Certes, Mandy lane et sa bande de copines se dessapent facilement et sont fort jolie (ce qui, en soit, n’apporte pas grand chose au métrage), le cast, dans son ensemble, fait certainement ce qu’on lui a demandé mais, au final, les personnages sont aussi crédibles qu’un cheval à bascule sur un champ de courses. Ce groupe d’ados neurasthénique dans lequel tout le monde couche avec tout le monde et dont le Qi additionner doit difficilement depasser celui d’un pingouin hémiplégique n’est à aucun moment crédibles. Du coup, le « capital sympathie » dont devraient bénéficier les personnages avoisine le degrés zéro et quand le tueur arrive (au bout de  trois bons quart d’heures rempli avec du rien esthétique) on en est à souhaiter qu’il les zigouille au plus vite histoire de passer à autre chose.

D’ailleurs, parlons un peu des meurtres, la pierre angulaire de tous bons (et mauvais) slasher qui se respecte. Même dans les pires film de genre, le tueur à un gimik, une arme fétiche, un costume particulier, un partie pris… Sans être vraiment un grand sadique désirant voir des morts plus cardes les unes que les autres, j’admire l’inventivité conféré à ces assassins d’ados, qui participe malgré tout à l’ambiance propre à un slasher. Pourtant, ici, les meurtres sont bâclés. Un fusil, une balle, l’affaire est pliée.

En fait, ni les personnages, ni les dialogues, ni l’intrigue, ni l’ambiance, ni le tueur arrivent à sauver ce film du désastre. La qualité de la réalisation est certes présente mais à quoi bon devant tant de vanité ?

Pour finir, la conclusion du film, aussi évidente depuis les premières minutes qu’une glace framboise sur la moquette d’un salon blanc, est mal amenée, mal traité et sans surprise.

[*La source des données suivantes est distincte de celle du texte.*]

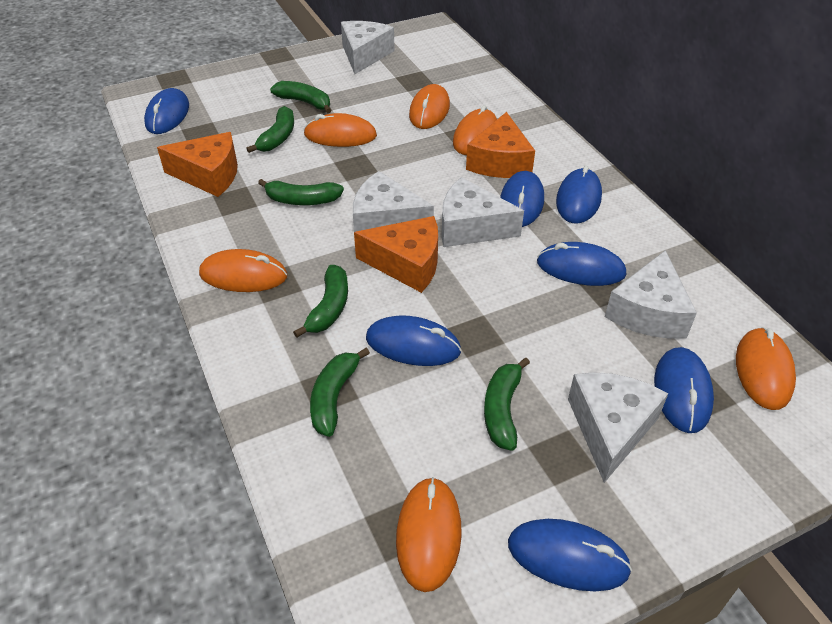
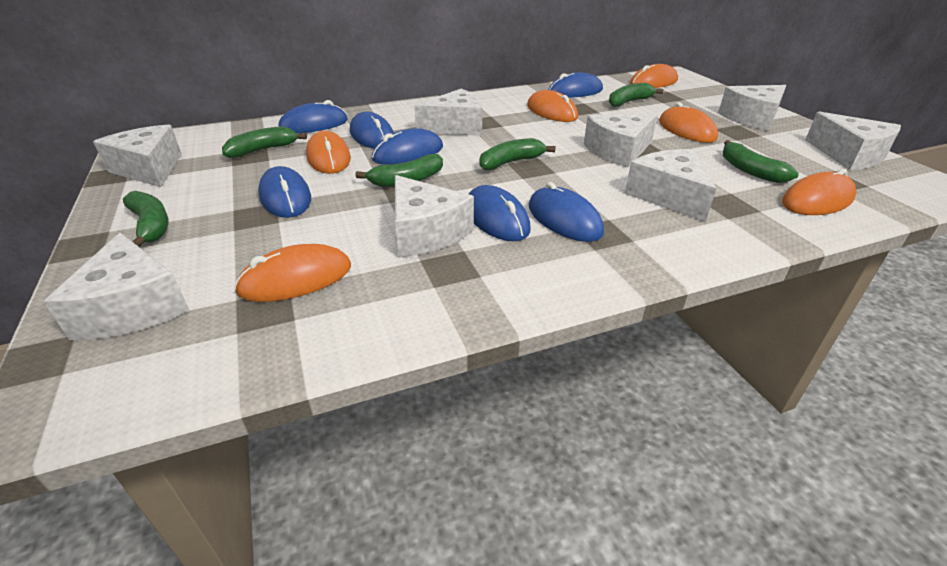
orange cheese: [157,132,238,197] [354,216,438,293] [466,112,535,178] = 3 -> none = 0
white cheese: [341,21,395,74] [353,171,434,232] [442,177,524,247] [568,372,668,483] [605,250,697,339] = 5 -> [43,232,190,340] [93,124,182,187] [395,175,474,257] [414,89,482,136] [584,113,658,168] [625,149,716,222] [718,85,786,131] [805,112,901,170] = 8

Pour info, le slasher est un genre qui connu son age d’or dans les années 80 (Halloween, Vendredi 13, Freddy) pour tomber dans la désuétudes (certainement à cause de nombreuses suites plus ou moins bonnes et d’un essoufflement évident) pour être réhabilité, au milieu des années 90 par Scream, film culte qui permis de mettre sur pied toute une nouvelle série de slasher allant du tres bon au pitoyable. C’est certainement de cette mouvance que le réalisateur tente de s’éloigner pourtant, force est de constater qu’il y a plus d’éléments positifs dans l’introduction de Scream que dans la totalité de son navet.

Et oui, je suis un garçon qui n’a pas aimé Mandy Lane.